What the task asks:
Find every line in the records below that contains "hand", and copy it.

Stored data entries:
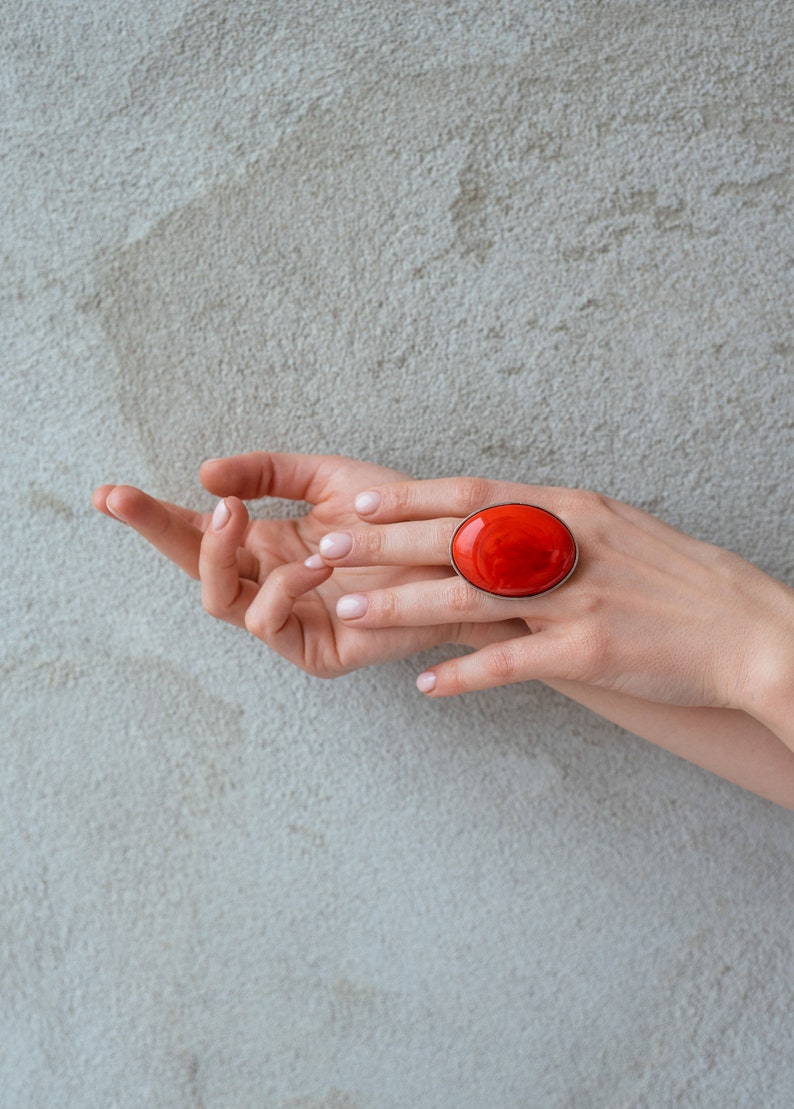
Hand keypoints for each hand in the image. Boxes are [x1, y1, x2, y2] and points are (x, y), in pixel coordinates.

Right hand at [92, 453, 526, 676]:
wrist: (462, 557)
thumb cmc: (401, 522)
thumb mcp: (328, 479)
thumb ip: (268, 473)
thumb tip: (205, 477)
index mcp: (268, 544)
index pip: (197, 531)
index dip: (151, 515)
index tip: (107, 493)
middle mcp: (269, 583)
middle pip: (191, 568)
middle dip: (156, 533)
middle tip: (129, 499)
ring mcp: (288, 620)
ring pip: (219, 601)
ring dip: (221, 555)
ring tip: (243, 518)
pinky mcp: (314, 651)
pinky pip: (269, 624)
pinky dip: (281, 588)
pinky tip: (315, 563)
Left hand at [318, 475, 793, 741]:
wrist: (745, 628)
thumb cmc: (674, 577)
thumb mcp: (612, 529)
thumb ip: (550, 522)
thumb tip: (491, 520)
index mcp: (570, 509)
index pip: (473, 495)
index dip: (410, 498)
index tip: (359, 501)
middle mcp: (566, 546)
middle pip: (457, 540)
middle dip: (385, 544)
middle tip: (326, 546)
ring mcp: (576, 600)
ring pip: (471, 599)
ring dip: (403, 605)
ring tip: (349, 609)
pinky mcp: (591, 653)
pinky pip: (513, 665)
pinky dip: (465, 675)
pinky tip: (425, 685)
...
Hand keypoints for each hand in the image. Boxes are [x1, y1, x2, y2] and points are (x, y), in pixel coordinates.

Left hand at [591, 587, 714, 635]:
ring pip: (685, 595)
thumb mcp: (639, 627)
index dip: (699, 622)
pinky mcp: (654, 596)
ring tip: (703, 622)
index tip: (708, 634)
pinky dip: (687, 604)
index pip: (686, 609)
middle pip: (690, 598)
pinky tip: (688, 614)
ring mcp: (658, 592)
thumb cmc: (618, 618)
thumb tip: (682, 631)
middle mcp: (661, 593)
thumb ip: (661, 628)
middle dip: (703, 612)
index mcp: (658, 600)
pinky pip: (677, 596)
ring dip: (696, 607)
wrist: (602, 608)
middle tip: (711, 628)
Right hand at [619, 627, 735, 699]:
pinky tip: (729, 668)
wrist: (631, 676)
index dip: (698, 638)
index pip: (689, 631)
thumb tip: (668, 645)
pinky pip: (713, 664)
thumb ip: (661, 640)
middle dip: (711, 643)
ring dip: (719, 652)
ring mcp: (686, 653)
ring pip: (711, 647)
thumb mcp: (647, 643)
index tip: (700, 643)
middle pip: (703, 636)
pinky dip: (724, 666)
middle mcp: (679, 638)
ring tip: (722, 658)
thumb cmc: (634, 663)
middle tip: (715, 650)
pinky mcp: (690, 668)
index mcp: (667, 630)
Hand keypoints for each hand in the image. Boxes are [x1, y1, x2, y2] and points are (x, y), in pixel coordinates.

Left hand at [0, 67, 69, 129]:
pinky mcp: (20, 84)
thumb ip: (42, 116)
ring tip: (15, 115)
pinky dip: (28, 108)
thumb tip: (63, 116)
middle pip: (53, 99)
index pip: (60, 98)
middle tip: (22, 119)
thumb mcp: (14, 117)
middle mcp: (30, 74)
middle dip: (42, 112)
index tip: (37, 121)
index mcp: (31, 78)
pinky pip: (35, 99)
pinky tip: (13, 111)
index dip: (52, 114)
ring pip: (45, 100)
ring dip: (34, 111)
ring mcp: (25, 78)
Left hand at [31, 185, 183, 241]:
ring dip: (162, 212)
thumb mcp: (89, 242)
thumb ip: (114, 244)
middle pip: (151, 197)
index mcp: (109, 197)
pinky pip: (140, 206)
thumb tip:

Solution for this task:
Hand keypoints for each hand in the image. Boxes are [x1, y1, x2, y2] and points are (x, y), in pixel coordinates.
Right hand at [92, 453, 526, 676]:
Left hand at [318, 475, 793, 741]:
Hand keypoints for each hand in the image. Boxes are [x1, y1, x2, y2] and points are (x, y), in pixel coordinates.
Left hand at [591, 587, 714, 635]:
Right hand at [619, 627, 735, 699]:
Hand keypoints for each hand in the image. Boxes are [x1, y1, x2, y2] and points are (x, y), in pixel coordinates.
Left hand at [0, 67, 69, 129]:
Left hand at [31, 185, 183, 241]:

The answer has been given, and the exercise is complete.